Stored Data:
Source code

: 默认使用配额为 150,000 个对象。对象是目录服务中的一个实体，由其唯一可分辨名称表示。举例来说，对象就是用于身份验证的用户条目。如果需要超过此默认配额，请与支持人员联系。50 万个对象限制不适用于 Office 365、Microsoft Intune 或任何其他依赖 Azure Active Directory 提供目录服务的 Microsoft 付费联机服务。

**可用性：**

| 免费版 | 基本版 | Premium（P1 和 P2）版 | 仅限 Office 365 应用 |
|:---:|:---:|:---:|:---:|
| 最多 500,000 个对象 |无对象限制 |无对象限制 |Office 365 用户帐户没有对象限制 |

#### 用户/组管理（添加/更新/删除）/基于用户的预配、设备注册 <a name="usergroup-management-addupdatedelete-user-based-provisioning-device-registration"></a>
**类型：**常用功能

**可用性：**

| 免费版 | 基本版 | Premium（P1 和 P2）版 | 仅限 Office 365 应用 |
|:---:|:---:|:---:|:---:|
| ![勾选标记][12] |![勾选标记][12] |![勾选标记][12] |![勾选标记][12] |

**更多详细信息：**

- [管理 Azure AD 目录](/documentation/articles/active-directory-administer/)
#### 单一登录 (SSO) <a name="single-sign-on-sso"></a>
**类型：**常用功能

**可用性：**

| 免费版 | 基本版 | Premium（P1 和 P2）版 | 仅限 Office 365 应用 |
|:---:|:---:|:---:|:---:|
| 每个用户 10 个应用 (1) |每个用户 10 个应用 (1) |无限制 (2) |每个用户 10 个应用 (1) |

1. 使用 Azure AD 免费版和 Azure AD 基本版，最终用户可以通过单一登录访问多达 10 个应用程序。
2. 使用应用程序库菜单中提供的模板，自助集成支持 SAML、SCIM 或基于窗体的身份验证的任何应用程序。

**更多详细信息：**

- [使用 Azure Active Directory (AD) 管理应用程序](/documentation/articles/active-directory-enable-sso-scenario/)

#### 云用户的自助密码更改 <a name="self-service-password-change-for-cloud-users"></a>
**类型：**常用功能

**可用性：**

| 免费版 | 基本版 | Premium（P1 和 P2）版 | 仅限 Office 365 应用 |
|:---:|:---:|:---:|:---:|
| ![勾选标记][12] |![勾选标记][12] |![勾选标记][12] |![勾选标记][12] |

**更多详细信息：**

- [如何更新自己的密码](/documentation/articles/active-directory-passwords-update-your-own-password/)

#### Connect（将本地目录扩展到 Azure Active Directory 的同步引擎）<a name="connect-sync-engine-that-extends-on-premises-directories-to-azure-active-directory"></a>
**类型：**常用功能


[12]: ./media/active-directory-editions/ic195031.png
--
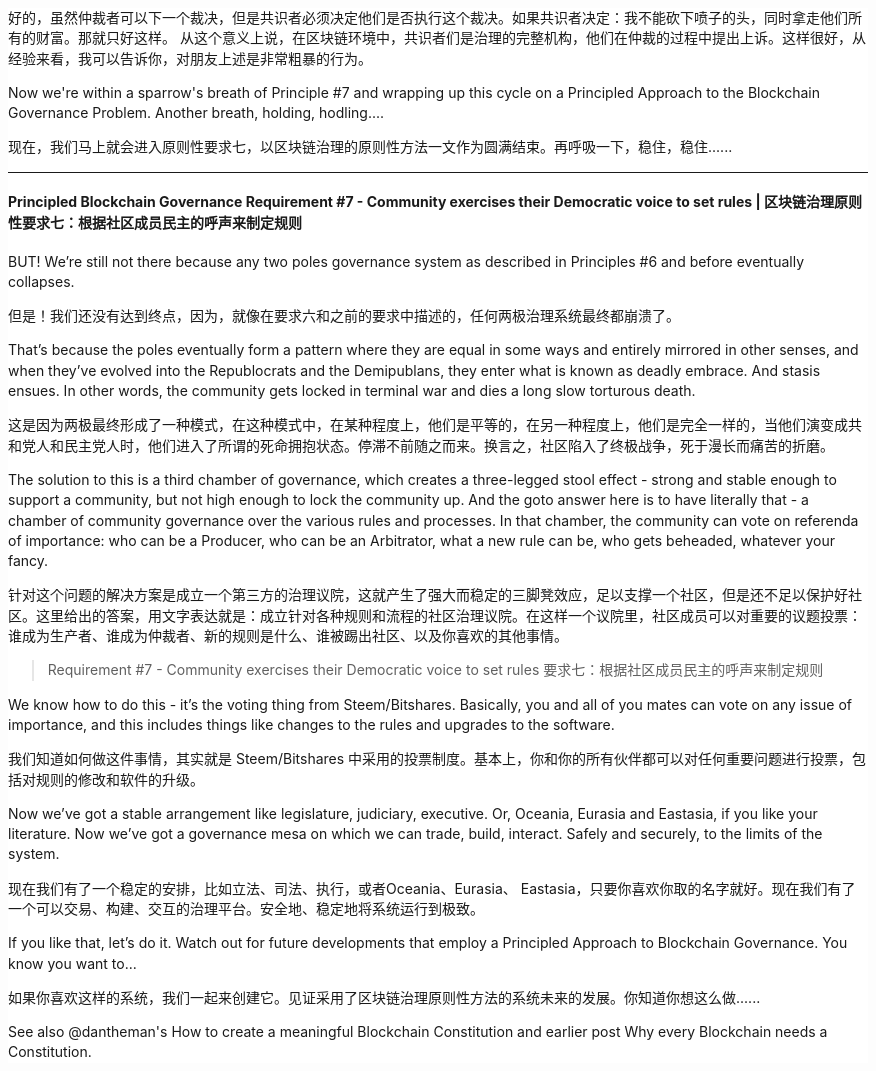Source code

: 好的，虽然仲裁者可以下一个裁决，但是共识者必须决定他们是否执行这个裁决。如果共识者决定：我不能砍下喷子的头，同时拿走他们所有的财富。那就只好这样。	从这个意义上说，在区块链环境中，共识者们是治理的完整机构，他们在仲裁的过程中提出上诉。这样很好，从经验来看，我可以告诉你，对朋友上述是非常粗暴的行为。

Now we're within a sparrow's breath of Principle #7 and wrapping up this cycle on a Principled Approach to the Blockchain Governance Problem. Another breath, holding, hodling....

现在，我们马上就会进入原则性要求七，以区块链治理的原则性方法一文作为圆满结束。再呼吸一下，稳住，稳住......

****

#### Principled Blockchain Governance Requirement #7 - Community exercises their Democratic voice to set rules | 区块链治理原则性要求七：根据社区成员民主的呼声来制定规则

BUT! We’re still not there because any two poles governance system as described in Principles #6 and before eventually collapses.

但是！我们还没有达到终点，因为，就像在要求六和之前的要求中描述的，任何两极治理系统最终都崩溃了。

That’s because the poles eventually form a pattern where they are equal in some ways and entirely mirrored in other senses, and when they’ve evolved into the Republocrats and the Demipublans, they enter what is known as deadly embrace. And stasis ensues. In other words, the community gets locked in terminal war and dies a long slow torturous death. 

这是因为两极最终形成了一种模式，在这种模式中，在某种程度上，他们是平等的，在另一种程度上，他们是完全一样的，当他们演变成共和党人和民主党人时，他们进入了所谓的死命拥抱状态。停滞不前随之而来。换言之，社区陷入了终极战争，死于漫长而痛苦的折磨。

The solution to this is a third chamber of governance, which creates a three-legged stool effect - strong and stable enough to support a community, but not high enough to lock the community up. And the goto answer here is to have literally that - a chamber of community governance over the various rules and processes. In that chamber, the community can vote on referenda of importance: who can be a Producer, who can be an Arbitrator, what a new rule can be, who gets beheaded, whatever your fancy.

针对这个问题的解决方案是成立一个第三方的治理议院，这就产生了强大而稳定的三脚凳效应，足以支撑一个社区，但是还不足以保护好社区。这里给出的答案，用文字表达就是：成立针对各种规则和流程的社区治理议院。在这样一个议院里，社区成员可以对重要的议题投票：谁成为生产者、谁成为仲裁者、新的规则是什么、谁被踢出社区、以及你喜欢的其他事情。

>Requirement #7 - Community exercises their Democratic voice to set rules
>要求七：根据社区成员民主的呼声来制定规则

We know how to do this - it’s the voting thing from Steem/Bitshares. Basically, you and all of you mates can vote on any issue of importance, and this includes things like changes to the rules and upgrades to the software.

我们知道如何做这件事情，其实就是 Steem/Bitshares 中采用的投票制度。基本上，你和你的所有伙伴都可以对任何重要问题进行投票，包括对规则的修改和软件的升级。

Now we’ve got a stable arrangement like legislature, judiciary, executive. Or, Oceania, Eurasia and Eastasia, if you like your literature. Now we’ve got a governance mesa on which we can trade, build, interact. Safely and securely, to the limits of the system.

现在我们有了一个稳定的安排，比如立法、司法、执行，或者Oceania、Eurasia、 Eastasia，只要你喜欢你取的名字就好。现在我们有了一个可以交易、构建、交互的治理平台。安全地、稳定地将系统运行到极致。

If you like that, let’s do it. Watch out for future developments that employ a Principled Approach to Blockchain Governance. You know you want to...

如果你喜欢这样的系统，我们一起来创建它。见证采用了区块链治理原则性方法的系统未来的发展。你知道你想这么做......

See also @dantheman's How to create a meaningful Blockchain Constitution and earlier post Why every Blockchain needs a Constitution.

**What you should do**
Copy the listing verbatim, starting at the line containing "这是因为两极最终形成了一种模" and ending at the line containing "See also @dantheman's", with both of those lines included.

**Solved exercise**
这是因为两极最终形成了一种模式，在这种模式中，在某种程度上，他们是平等的，在另一种程度上，他们是完全一样的，当他们演变成共和党人和民主党人时，他们进入了所谓的死命拥抱状态。停滞不前随之而来。换言之，社区陷入了终极战争，死于漫长而痛苦的折磨。

The solution to this is a third chamber of governance, which creates a three-legged stool effect - strong and stable enough to support a community, but not high enough to lock the community up. And the goto answer here is to have literally that - a chamber of community governance over the various rules and processes. In that chamber, the community can vote on referenda of importance: who can be a Producer, who can be an Arbitrator, what a new rule can be, who gets beheaded, whatever your fancy.

针对这个问题的解决方案是成立一个第三方的治理议院，这就产生了强大而稳定的三脚凳效应，足以支撑一个社区，但是还不足以保护好社区。这里给出的答案，用文字表达就是：成立针对各种规则和流程的社区治理议院。在这样一个议院里，社区成员可以对重要的议题投票：谁成为生产者、谁成为仲裁者、新的规则是什么、谁被踢出社区、以及你喜欢的其他事情。

>Requirement #7 - Community exercises their Democratic voice to set rules
>要求七：根据社区成员民主的呼声来制定规则

We know how to do this - it’s the voting thing from Steem/Bitshares. Basically, you and all of you mates can vote on any issue of importance, and this includes things like changes to the rules and upgrades to the software.

我们知道如何做这件事情，其实就是 Steem/Bitshares 中采用的投票制度。基本上，你和你的所有伙伴都可以对任何重要问题进行投票，包括对规则的修改和软件的升级。

Now we’ve got a stable arrangement like legislature, judiciary, executive. Or, Oceania, Eurasia and Eastasia, if you like your literature. Now we’ve got a governance mesa on which we can trade, build, interact. Safely and securely, to the limits of the system.

现在我们有了一个稳定的安排，比如立法、司法、执行，或者Oceania、Eurasia、 Eastasia，只要你喜欢你取的名字就好。现在我们有了一个可以交易、构建、交互的治理平台。安全地、稳定地将系统运行到极致。

If you like that, let’s do it. Watch out for future developments that employ a Principled Approach to Blockchain Governance. You know you want to...

如果你喜欢这样的系统，我们一起来创建它。见证采用了区块链治理原则性方法的系统未来的发展。你知道你想这么做......

See also @dantheman's How to create a meaningful Blockchain Constitution and earlier post Why every Blockchain needs a Constitution.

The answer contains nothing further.